Celle-ci est en effet est très colorée, un peu hystérique, un peu trop criarde, le tout habillé d'une musique électronique "actuelle" façon dance, rap ou r'n'b, teintée de musique de jeu vidéo, ce qui est censé insuffler du dynamisme et de la positive attitude, mais qui est est surtout agaçant, fatiguant et un peu racoleur. A cet égard, le générique est un condensé de tout ça, et est assez dissuasif.
Un peu comme certaines séries actuelles et très populaires, comme Adventure Time, avec qui elle partage une certaine dérision (par exemple des enjeux insignifiants comme récupérer une soucoupe à sucre, qui constituent le ressort principal de l'intrigue), un certain décalage très affecté, qui confinent parfois au ridicule, au consternant, au facile, à la régression infantile excessive à force de vouloir faire mignon et léger.

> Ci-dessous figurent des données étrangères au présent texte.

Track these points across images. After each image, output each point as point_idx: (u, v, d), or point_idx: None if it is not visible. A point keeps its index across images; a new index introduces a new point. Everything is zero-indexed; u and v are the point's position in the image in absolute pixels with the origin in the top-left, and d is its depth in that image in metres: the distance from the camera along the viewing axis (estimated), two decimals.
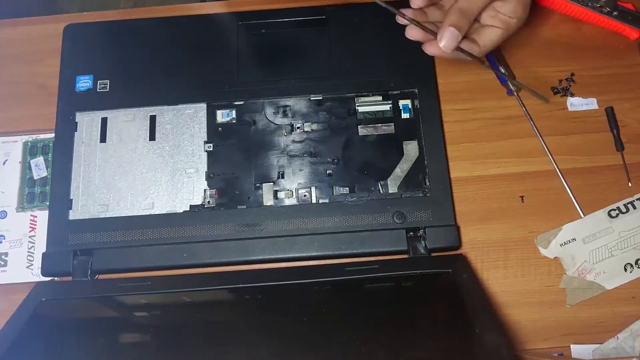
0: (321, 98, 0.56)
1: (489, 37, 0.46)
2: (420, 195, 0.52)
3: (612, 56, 0.58)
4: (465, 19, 0.43)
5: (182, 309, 0.49)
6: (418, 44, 0.57)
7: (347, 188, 0.52)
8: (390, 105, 0.55)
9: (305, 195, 0.53)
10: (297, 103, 0.55)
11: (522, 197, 0.54)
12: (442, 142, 0.53)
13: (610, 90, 0.57)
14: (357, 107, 0.55)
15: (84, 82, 0.56)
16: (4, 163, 0.56)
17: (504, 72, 0.56)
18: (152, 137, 0.54)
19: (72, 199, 0.53)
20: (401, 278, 0.47)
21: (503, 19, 0.46)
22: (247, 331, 0.45)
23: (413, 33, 0.44)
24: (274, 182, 0.53)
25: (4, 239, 0.54)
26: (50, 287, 0.50)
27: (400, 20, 0.44)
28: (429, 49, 0.44)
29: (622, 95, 0.57)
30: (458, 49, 0.44)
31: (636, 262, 0.51)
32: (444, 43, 0.42)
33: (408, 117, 0.55)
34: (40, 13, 0.63)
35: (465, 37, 0.45)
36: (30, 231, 0.54)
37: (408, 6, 0.47)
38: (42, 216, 0.54)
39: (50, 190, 0.53)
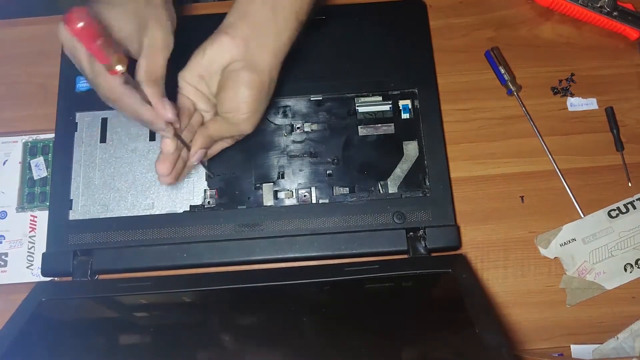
0: (321, 98, 0.56)
1: (215, 148, 0.50)
2: (420, 195, 0.52)
3: (612, 56, 0.58)
4: (210, 142, 0.48)
5: (182, 309, 0.49)
6: (417, 45, 0.57)
7: (347, 188, 0.52)
8: (390, 106, 0.55)
9: (305, 196, 0.53)
10: (297, 103, 0.55)
11: (522, 197, 0.54)
12: (442, 142, 0.53)
13: (610, 90, 0.57)
14: (357, 107, 0.55)
15: (84, 82, 0.56)
16: (4, 163, 0.56)
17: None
18: (152, 137, 0.54)
19: (72, 199, 0.53)
20: (401, 278, 0.47)
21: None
22: (247, 331, 0.45)
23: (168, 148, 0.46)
24: (274, 182, 0.53)
25: (4, 239, 0.54)
26: (50, 287, 0.50)
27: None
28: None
29: (622, 95, 0.57)
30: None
31: (636, 262, 0.51)
32: (193, 160, 0.47)
33: (408, 117, 0.55)
34: (40, 13, 0.63)
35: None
36: (30, 231, 0.54)
37: None
38: (42, 216, 0.54)
39: (50, 190, 0.53)
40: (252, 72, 0.43)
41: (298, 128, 0.55)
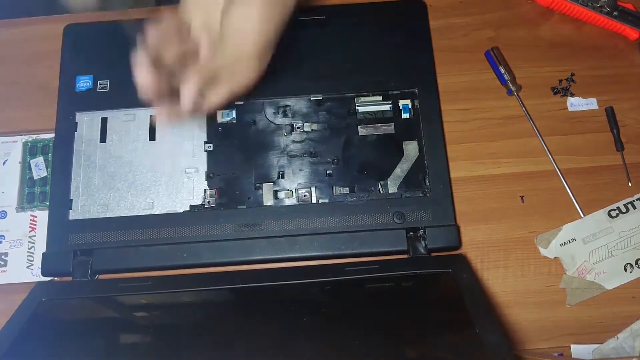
0: (321, 98, 0.56)
1: (212, 99, 0.44)
2: (420, 195, 0.52)
3: (612, 56, 0.58)
4: (201, 82, 0.42)
5: (182, 309, 0.49)
6: (417, 45, 0.57)
7: (347, 188, 0.52)
8: (390, 105, 0.55)
9: (305, 195, 0.53)
10: (297, 103, 0.55)
11: (522, 197, 0.54)
12: (442, 142, 0.53)
13: (610, 90, 0.57)
14: (357, 107, 0.55)
15: (84, 82, 0.56)
16: (4, 163, 0.56)
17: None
18: (152, 137, 0.54)
19: (72, 199, 0.53)
20: (401, 278, 0.47)
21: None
22: (247, 331, 0.45)
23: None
24: (274, 182, 0.53)
25: (4, 239, 0.54)
26: (50, 287, 0.50)
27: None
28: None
29: (622, 95, 0.57)
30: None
31: (636, 262, 0.51)
32: (185, 102, 0.42)
33: (408, 117, 0.55)
34: (40, 13, 0.63)
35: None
36: (30, 231, 0.54)
37: None
38: (42, 216, 0.54)
39: (50, 190, 0.53)
40: (254, 13, 0.40)
41: (298, 128, 0.55)
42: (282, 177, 0.53)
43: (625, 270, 0.51)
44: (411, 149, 0.53)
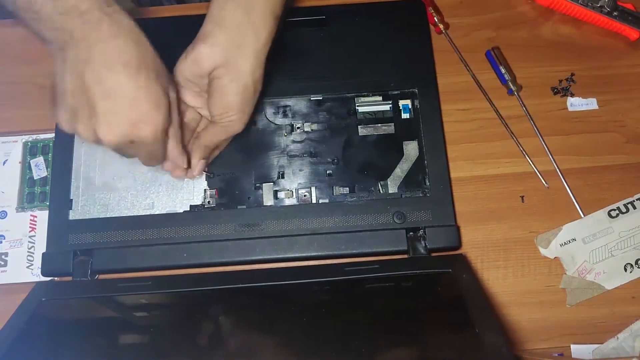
0: (321, 98, 0.56)
1: (214, 154, 0.53)
2: (420, 195, 0.52)
3: (612, 56, 0.58)
4: (209, 151, 0.51)
5: (182, 308, 0.49)
6: (417, 45, 0.57)
7: (347, 188, 0.52)
8: (390, 105, 0.55)
9: (305, 195, 0.53)
10: (297, 103, 0.55)
11: (522, 197, 0.54)
12: (442, 142, 0.53)
13: (610, 90, 0.57)
14: (357, 107, 0.55)
15: None
16: (4, 163, 0.56)
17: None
18: None
19: (72, 199, 0.52)
20: (401, 278, 0.47)
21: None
22: (247, 331, 0.45)
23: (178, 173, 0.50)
24: (274, 182, 0.53)
25: (4, 239, 0.54)
26: (50, 287, 0.50)
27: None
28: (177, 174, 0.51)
29: (622, 95, 0.57)
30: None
31: (636, 262, 0.51)
32: (196, 174, 0.51)
33: (408, 117, 0.55)
34: None
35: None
36: (30, 231, 0.54)
37: None
38: (42, 216, 0.54)
39: (50, 190, 0.53)
40: (234, 77, 0.44)
41: (298, 128, 0.55)
42: (282, 177, 0.53)
43: (625, 270, 0.51)
44: (411, 149, 0.53)
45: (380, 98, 0.55)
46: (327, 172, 0.53)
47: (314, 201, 0.52)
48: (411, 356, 0.41)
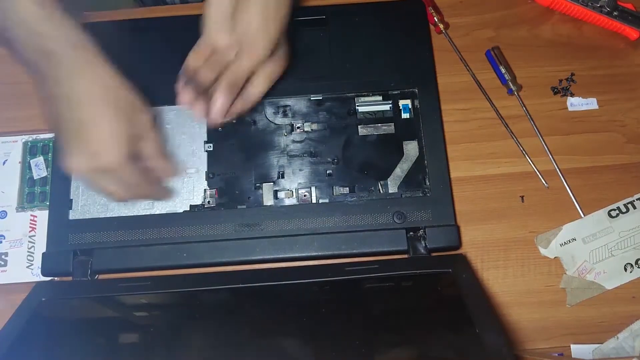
0: (321, 98, 0.56)
1: (253, 91, 0.48)
2: (420, 195, 0.52)
3: (612, 56, 0.58)
4: (235, 90, 0.46)
5: (182, 309, 0.49)
6: (417, 44, 0.57)
7: (347, 188, 0.52)
8: (390, 105, 0.55)
9: (305, 195, 0.53)
10: (297, 103, 0.55)
11: (522, 197, 0.54)
12: (442, 142, 0.53)
13: (610, 90, 0.57)
14: (357, 107, 0.55)
15: None
16: (4, 163, 0.56)
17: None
18: None
19: (72, 199, 0.52)
20: (401, 278, 0.47)
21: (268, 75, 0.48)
22: (247, 331, 0.45)
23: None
24: (274, 182, 0.53)
25: (4, 239, 0.54)
26: (50, 287, 0.50)
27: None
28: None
29: (622, 95, 0.57)
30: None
31: (636, 262, 0.51)
32: (216, 111, 0.46)
33: (408, 117, 0.55)
34: None
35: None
36: (30, 231, 0.54)
37: None
38: (42, 216, 0.54)
39: (50, 190, 0.53)
40: None
41: (298, 128, 0.55)
42: (282, 177, 0.53)
43: (625, 270, 0.51)
44: (411, 148, 0.53)
45: (380, 98, 0.55)
46: (327, 172, 0.53)
47: (314, 201, 0.52)
48: (411, 356, 0.41)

Pour autant, la série n'est pas dépourvue de qualités, certains gags font mouche, les personnages sont assez attachants, on accède parfois à une certaine finesse. Ca plaira sans doute plus à d'autres qu'à moi.
Mais on est quand même loin de la réussite constituée par Bojack Horseman, qui pourtant déjà est une série qui est loin de faire l'unanimité et qui n'est pas dépourvue de défauts.
Je regrette un certain manque de profondeur, d'originalité, d'authenticité, de nouveauté. Imiter le nouveau, ce n'est pas faire du nouveau. Au contraire. C'est surfer sur une mode.
Tuca & Bertie, c'est pour moi une série agréable, qui se laisse regarder, un divertissement qui ne mange pas de pain, mais pas une oeuvre d'art comme peuvent l'être certaines séries animées, ni même un spectacle qui provoque une hilarité ou un attachement indéfectible.